How do I "multi-process" the itertools product module?


So I tried I tried calculating millions and millions of different combinations of the below string but I was only calculating roughly 1,750 combinations a second which isn't even near the speed I need. So how would I reshape this so multiple processes of the same thing are calculating different parts, while not calculating parts that have already been calculated and also maintaining fast speeds? The code below is partially what I've been using. Any examples would be appreciated!

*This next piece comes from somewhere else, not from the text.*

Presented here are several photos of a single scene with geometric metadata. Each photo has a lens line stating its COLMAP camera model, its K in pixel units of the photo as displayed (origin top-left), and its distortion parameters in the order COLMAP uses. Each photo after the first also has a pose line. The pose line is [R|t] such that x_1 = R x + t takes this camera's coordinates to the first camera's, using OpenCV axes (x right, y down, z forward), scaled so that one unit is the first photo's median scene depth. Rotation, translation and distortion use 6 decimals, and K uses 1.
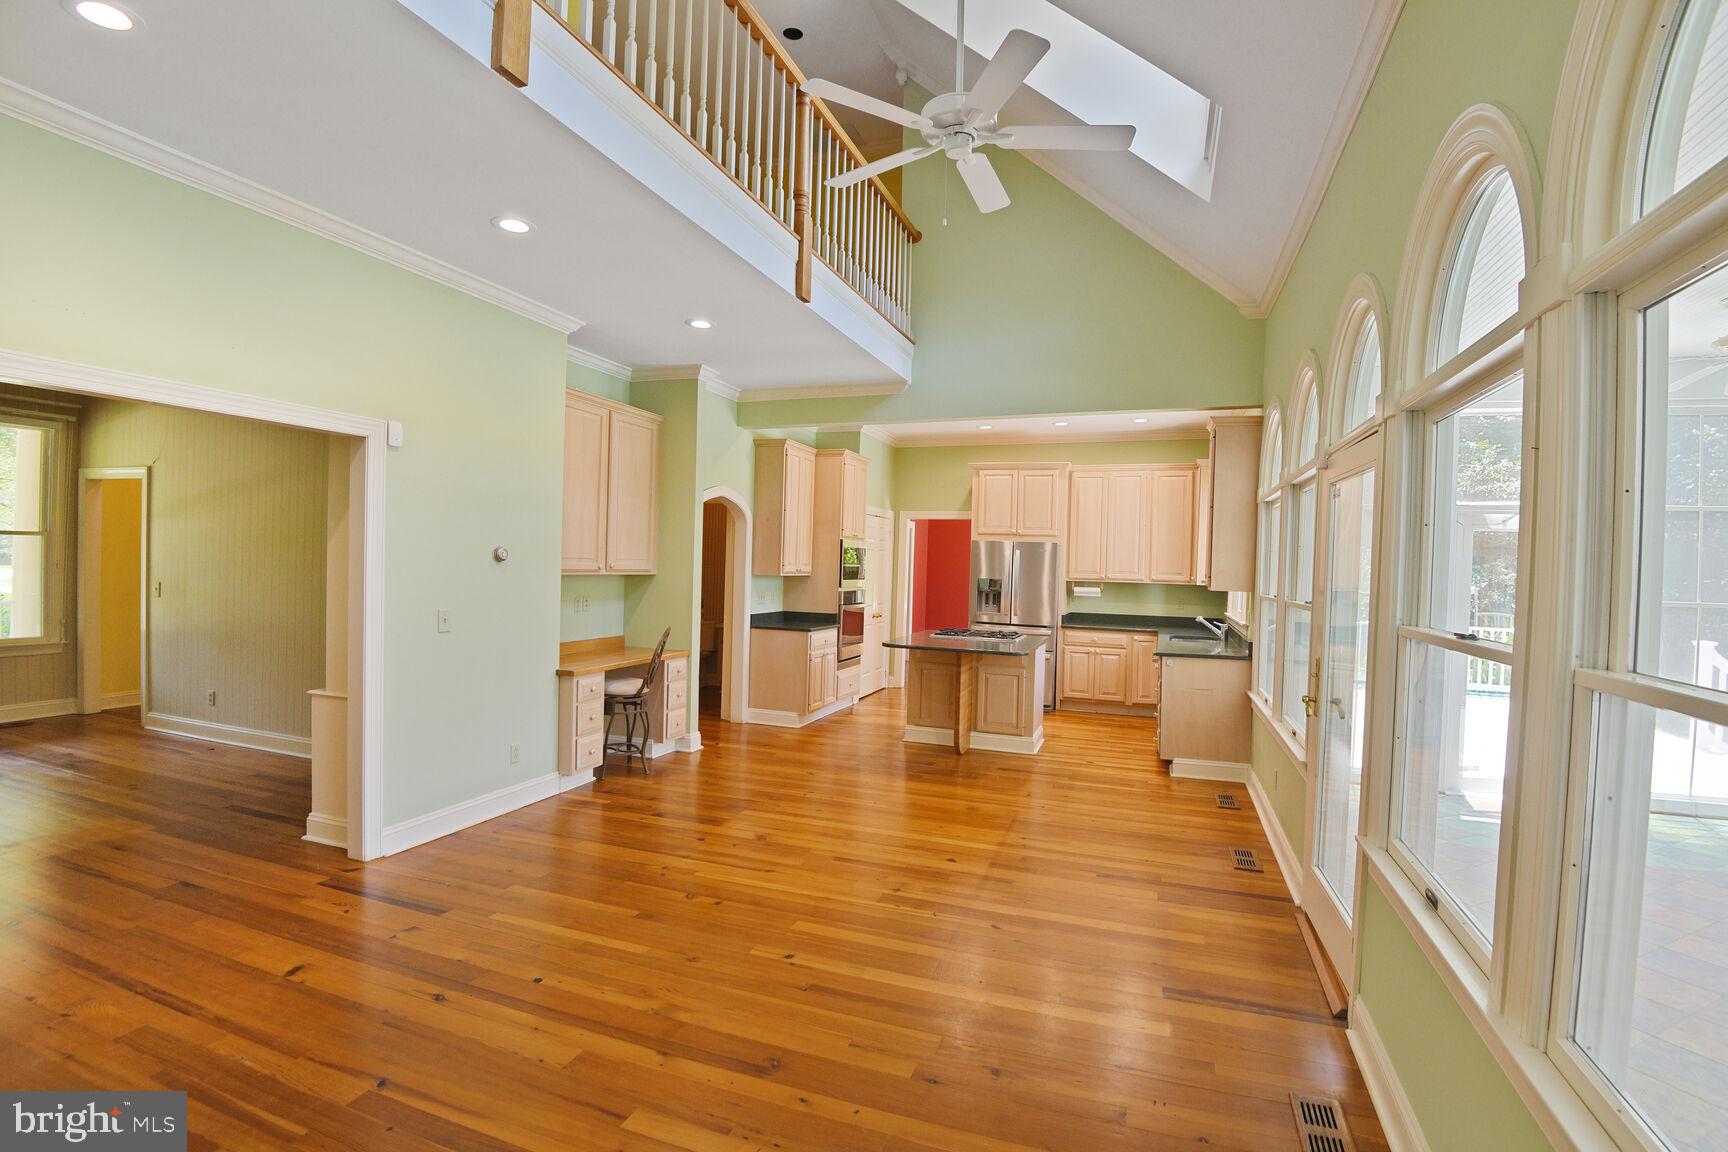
lens RADIAL K [[799.1, 0, 861.7], [0, 799.1, 580.4], [0, 0, 1]] dist [-0.016821, -0.000474]
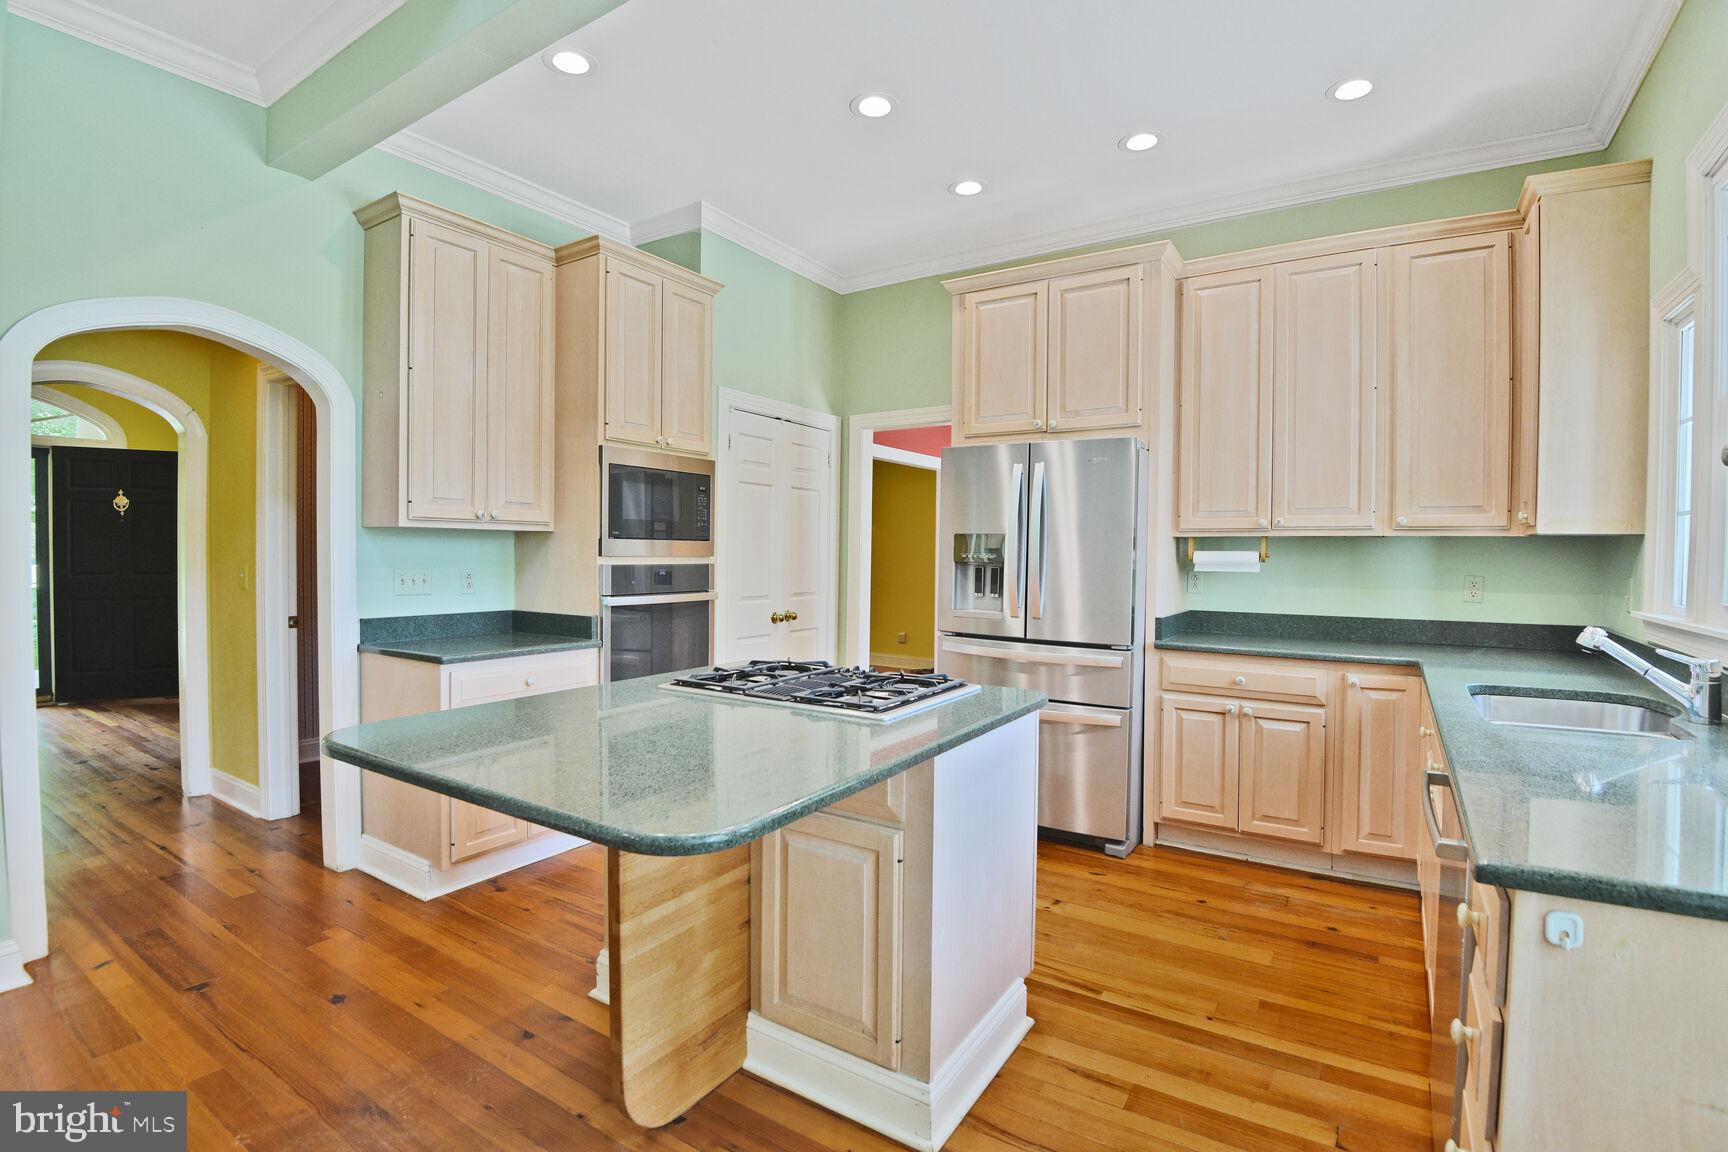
lens RADIAL K [[799.1, 0, 861.8], [0, 799.1, 568.3], [0, 0, 1]] dist [-0.016821, -0.000474]
pose [[0.974108, -0.013582, -0.225673, 0.196540], [0.012913, 0.999907, -0.004440, 0.017982], [0.225713, 0.001411, 0.974193, 0.565157]]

from itertools import product
for chars in product("abcdefghijklmnopqrstuvwxyzABCDEFGHIJKLMNOPQRSTUVWXYZ12234567890!@#$%^&*?,()-=+[]/;", repeat = 4):
   print chars

Solution

  • One way to break the product up into parts is to break up the first component of the product, so that each independent job has all the elements starting with a certain set of first letters. For example:

    import string
    import multiprocessing as mp
    import itertools
    
    alphabet = string.ascii_letters+string.digits+"!@#$%^&*?,()-=+[]/;"
    num_parts = 4
    part_size = len(alphabet) // num_parts
    
    def do_job(first_bits):
        for x in itertools.product(first_bits, alphabet, alphabet, alphabet):
            print(x)
    
    if __name__ == "__main__":
        pool = mp.Pool()
        results = []
        for i in xrange(num_parts):
            if i == num_parts - 1:
                first_bit = alphabet[part_size * i :]
            else:
                first_bit = alphabet[part_size * i : part_size * (i+1)]
            results.append(pool.apply_async(do_job(first_bit)))
    
        pool.close()
        pool.join()
    

    (where obviously you'd only use results if do_job actually returned something).